DOCUMENT SEGMENT |
▬▬▬
People v. Thomas, 15 Ill. 2d 344 (1958)

Nov. 26, 1958 · Illinois Supreme Court · No. 34859
15 Ill. 2d 344

(No. 34859.

The People of the State of Illinois, Defendant in Error, vs. Mack Thomas, Plaintiff in Error.

Opinion filed November 26, 1958

Rehearing denied Jan. 22, 1959.

*345Gerald- W. Getty, of Chicago, (James J. Doherty, of counsel,) for plaintiff in error.

Latham CasTlE, Attorney General, of Springfield, and Benjamin S. Adamowsici, State’s Attorney, of Chicago, (Fred G. Leach, Louis B. Sunderland, Francis X. RilEy, and John J. Stamos, of counsel,) for the People.

Mr. Justice Schaeper

delivered the opinion of the court:

A jury in the criminal court of Cook County found the defendant, Mack Thomas, guilty of selling narcotics, and he was sentenced to- a term of not less than five nor more than ten years in the penitentiary. On this writ of error he contends that he was twice put in jeopardy for the same offense, and that his rights under section 10 of article II of the Illinois constitution and under the fourteenth amendment to the constitution of the United States were thereby violated.

About two weeks before the trial at which the defendant was convicted, he had been placed on trial upon the same indictment in the same court, but before a different judge and jury. Before the prosecution’s first witness had concluded his testimony, a juror was withdrawn and a mistrial was declared. At the second trial the defendant’s motion to dismiss on the ground of former jeopardy was denied. The only question before us is the correctness of this ruling, and the answer to that question turns upon an *346appraisal of the circumstances under which the mistrial was declared.
▬▬▬
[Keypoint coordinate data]
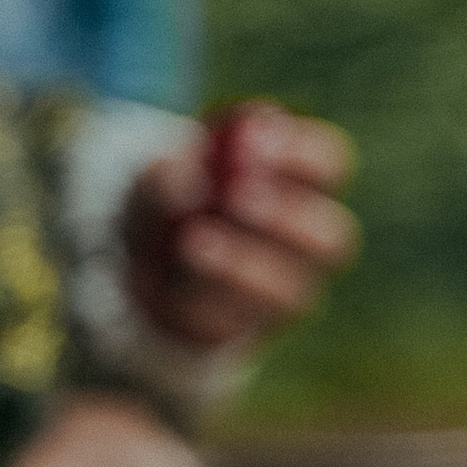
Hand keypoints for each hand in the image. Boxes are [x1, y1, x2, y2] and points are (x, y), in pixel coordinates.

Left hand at [123, 102, 357, 353]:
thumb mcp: (156, 176)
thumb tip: (190, 178)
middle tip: (236, 194)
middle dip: (286, 215)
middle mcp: (304, 244)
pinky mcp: (238, 329)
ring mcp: (279, 293)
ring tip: (192, 240)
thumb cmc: (166, 198)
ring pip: (290, 293)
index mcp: (301, 186)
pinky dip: (197, 297)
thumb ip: (169, 174)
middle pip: (331, 237)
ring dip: (242, 265)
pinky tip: (173, 276)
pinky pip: (231, 323)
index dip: (298, 153)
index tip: (248, 138)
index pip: (329, 164)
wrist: (135, 261)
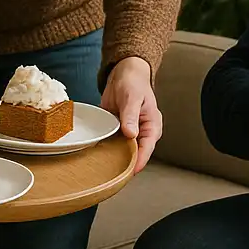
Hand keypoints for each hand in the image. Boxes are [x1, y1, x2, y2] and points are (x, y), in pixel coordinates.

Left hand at [101, 57, 160, 173]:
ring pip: (123, 151)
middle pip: (135, 153)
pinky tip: (96, 155)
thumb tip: (131, 133)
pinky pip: (112, 143)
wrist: (123, 73)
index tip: (130, 171)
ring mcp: (128, 133)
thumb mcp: (132, 97)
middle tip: (113, 175)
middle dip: (126, 163)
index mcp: (152, 126)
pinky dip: (106, 149)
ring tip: (103, 169)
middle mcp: (141, 132)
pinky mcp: (116, 131)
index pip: (147, 148)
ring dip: (114, 158)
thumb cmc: (133, 83)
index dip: (139, 161)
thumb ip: (131, 115)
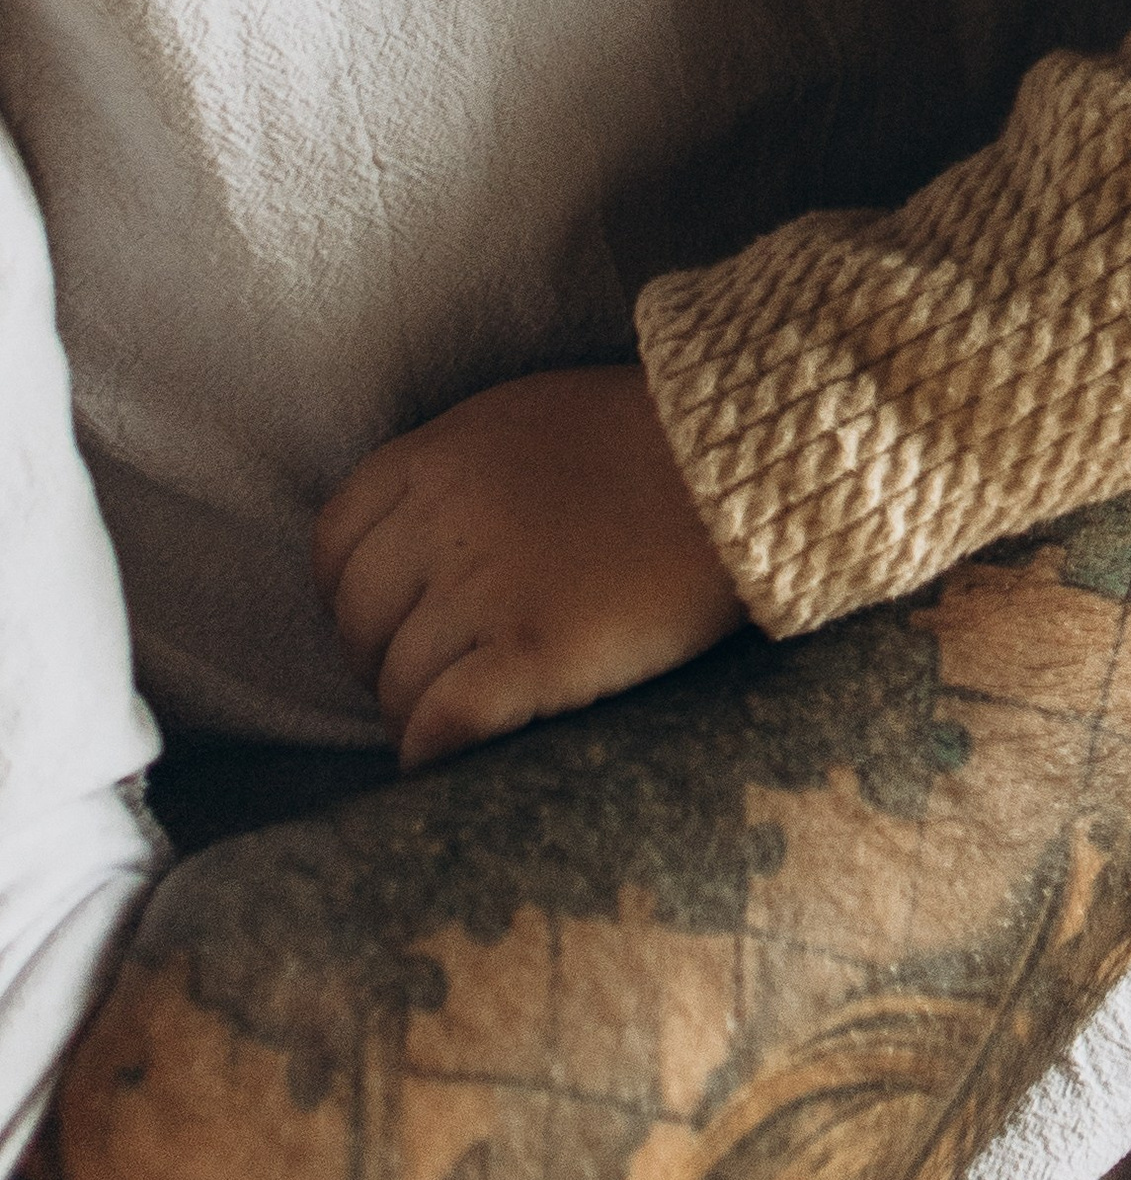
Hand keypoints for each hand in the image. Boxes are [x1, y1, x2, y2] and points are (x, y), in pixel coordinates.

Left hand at [314, 364, 744, 768]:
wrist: (744, 464)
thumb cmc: (649, 437)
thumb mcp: (527, 418)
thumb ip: (456, 471)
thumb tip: (413, 539)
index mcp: (437, 457)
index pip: (336, 546)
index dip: (355, 596)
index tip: (393, 618)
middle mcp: (444, 522)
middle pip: (359, 622)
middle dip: (382, 659)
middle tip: (430, 676)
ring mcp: (487, 591)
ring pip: (398, 685)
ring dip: (415, 715)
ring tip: (455, 725)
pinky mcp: (534, 655)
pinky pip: (441, 725)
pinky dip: (433, 754)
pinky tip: (450, 762)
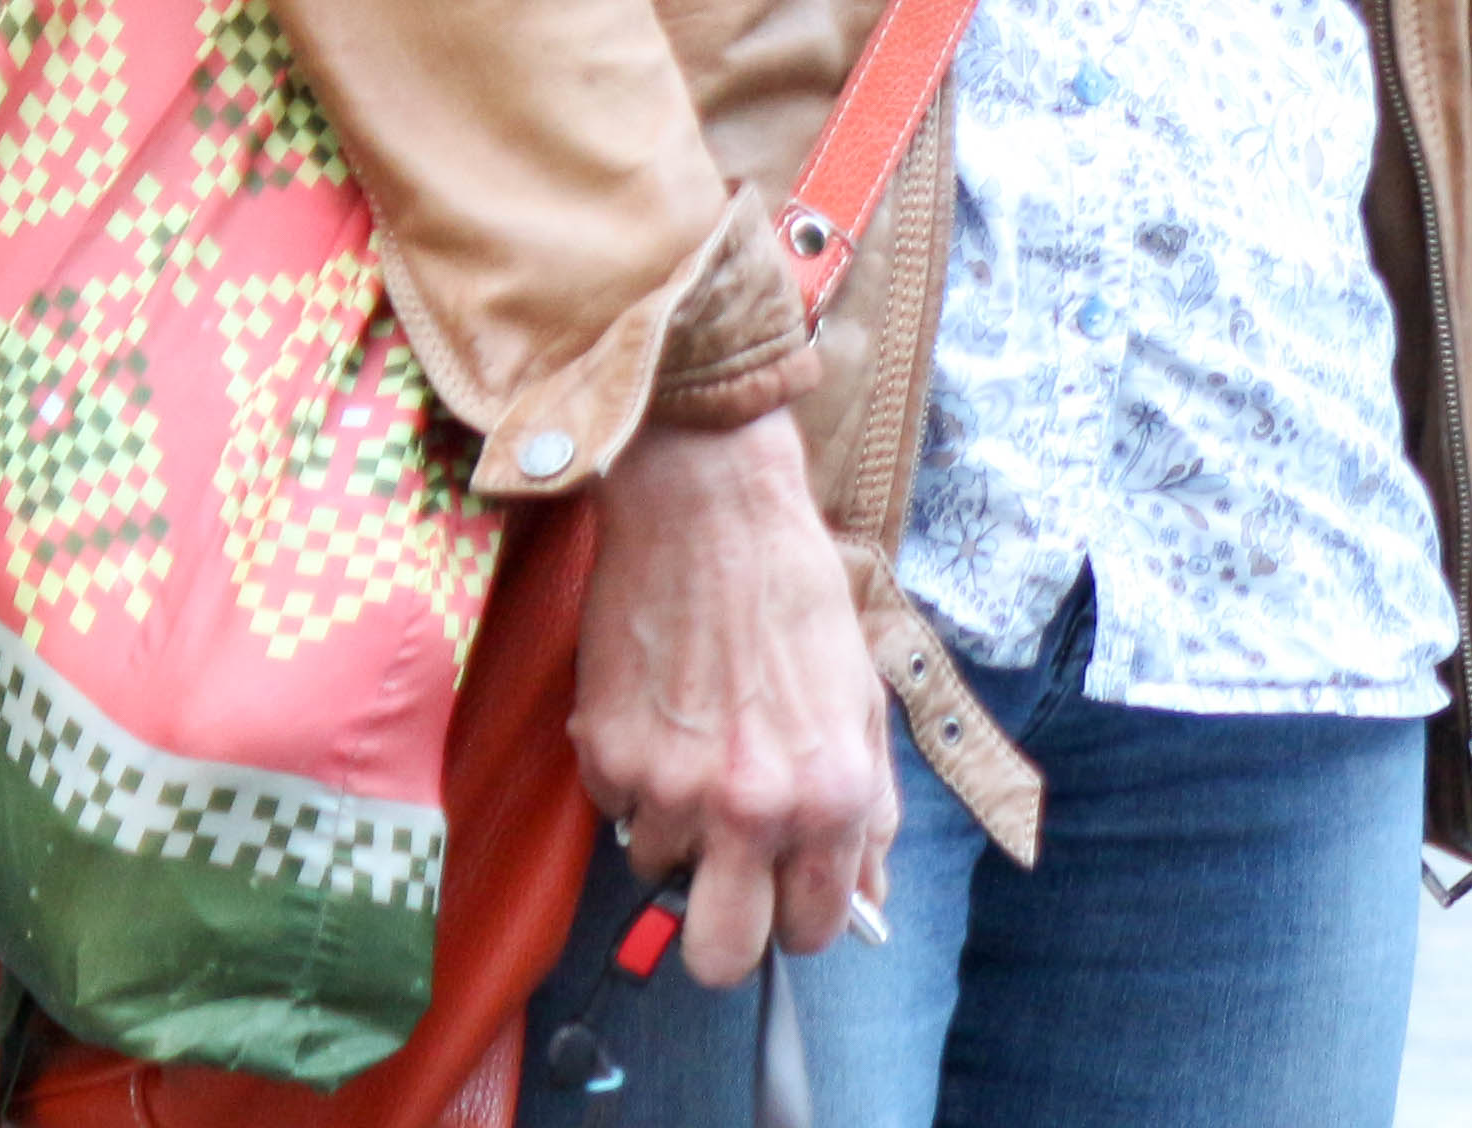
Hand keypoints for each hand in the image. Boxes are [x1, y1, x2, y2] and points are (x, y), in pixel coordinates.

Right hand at [573, 410, 896, 986]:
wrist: (708, 513)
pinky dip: (637, 780)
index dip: (801, 919)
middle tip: (731, 877)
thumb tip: (867, 898)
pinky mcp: (604, 759)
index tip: (791, 897)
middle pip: (718, 957)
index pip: (811, 930)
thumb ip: (867, 810)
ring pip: (660, 869)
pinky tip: (665, 712)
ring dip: (679, 827)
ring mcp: (669, 789)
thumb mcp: (861, 699)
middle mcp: (750, 808)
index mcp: (829, 796)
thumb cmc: (796, 596)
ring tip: (702, 743)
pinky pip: (619, 811)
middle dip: (725, 931)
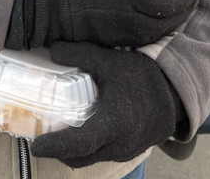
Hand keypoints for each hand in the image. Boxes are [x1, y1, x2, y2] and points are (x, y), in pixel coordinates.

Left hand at [32, 41, 185, 166]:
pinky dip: (86, 149)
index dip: (54, 146)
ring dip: (71, 151)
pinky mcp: (128, 151)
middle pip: (79, 159)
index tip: (35, 144)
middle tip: (39, 137)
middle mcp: (118, 145)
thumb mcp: (109, 62)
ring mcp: (124, 152)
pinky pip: (101, 155)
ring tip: (55, 132)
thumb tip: (52, 50)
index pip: (78, 144)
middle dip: (57, 152)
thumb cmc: (142, 77)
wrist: (175, 92)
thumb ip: (79, 55)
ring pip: (90, 159)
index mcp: (113, 125)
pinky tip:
▬▬▬
EXERCISE A |
Answer these about the court opinion:
(i) Which court issued it?
(ii) Of what offense did the jury find Mack Thomas guilty?
(iii) About how long before the trial that ended in his conviction had he first been tried on the same indictment?
EXERCISE B |
Reproduce the court opinion text, starting at the words "People v. Thomas, 15" and stopping after "Jan. 22, 1959.".

WRITTEN REPLY A |
(i) The Illinois Supreme Court
(ii) Selling narcotics
(iii) About two weeks

WRITTEN REPLY B |
People v. Thomas, 15 Ill. 2d 344 (1958)

Nov. 26, 1958 · Illinois Supreme Court · No. 34859
15 Ill. 2d 344

(No. 34859.

The People of the State of Illinois, Defendant in Error, vs. Mack Thomas, Plaintiff in Error.

Opinion filed November 26, 1958

Rehearing denied Jan. 22, 1959.